While the decision rests ultimately on what we in the U.S. would term separation-of-powers, namely the relationship among different branches of government, it also introduces a concept completely alien to the American legal system. Although the Declaration of Independence starts with several self-evident truths, “liberty” and the First Amendment have never been interpreted to protect a “fundamental right” to communicate via the Internet, let alone break copyright laws. So in the U.S., a government agency can access one’s Internet usage from an ISP without a warrant (and sometimes without a subpoena) and a subscriber’s relationship with his or her ISP is a creature of private contract, not statutory, let alone constitutional, protection.

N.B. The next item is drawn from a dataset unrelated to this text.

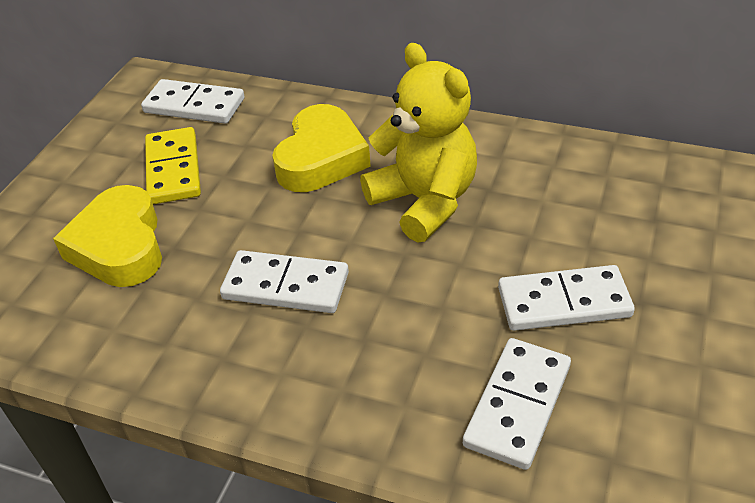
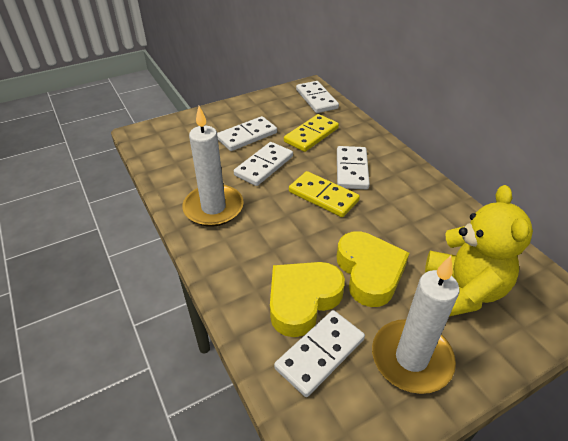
white candle: none = 0 -> [182,106,244,227] [372,256,460,394] = 2
white domino: [141,79,244,124] [220,250,349,313] [463,338,571,470] [498,265,635,331] = 4 -> [217,116,277,151] [234,142,293,186] [274,310,365,397] [296,81,339,113] [337,146,370,189] = 5
yellow domino: [145,127,201,204] = 1 -> [284,114,339,152] [289,171,360,217] = 2

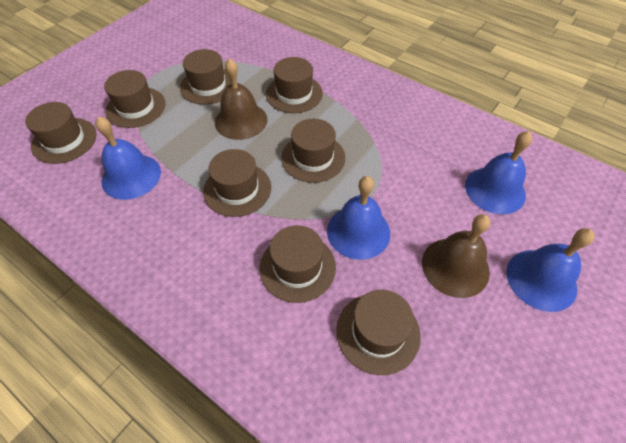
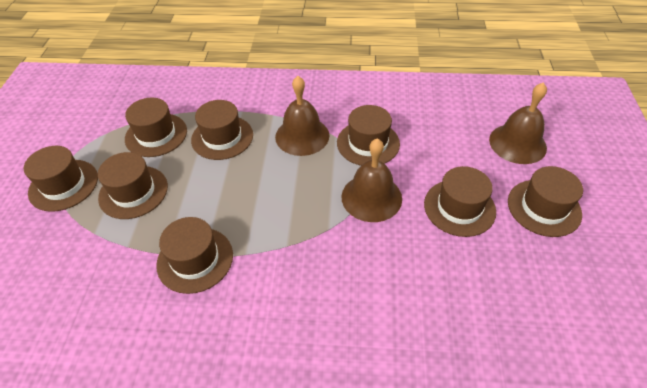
blue bell: [95,116,161,200] [327,176,390,260] [465,131,532,214] [506,228,595,312] = 4 -> none = 0
brown bell: [215,58,267,140] [422,214,491,298] = 2 -> [275,76,329,156] [342,138,402,222] [489,82,547,164] = 3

I am not suggesting that America adopt any or all of the French code-based legal system. What I believe this shows, however, is that even cultures which most Americans would regard as less concerned with the basic freedoms of its citizens — Americans would never stand for a system under which prosecutor and judge were combined in a single agency, judge or other government official — can teach us something about the values underlying the legal relationship of people to their government. Here in America we are blessed with constitutional rights. But basic human needs, like housing, jobs and medical care, are not a legal right. Internet access is very important to success in today’s economy, and I for one suggest that perhaps a debate on whether relegating that issue to the private, unilateral terms of service (ToS) of ISPs and Web site operators is a paradigm that is unlikely to be successful in the long term.
Goodbye “freedom fries.” You Frenchies aren’t so bad after all.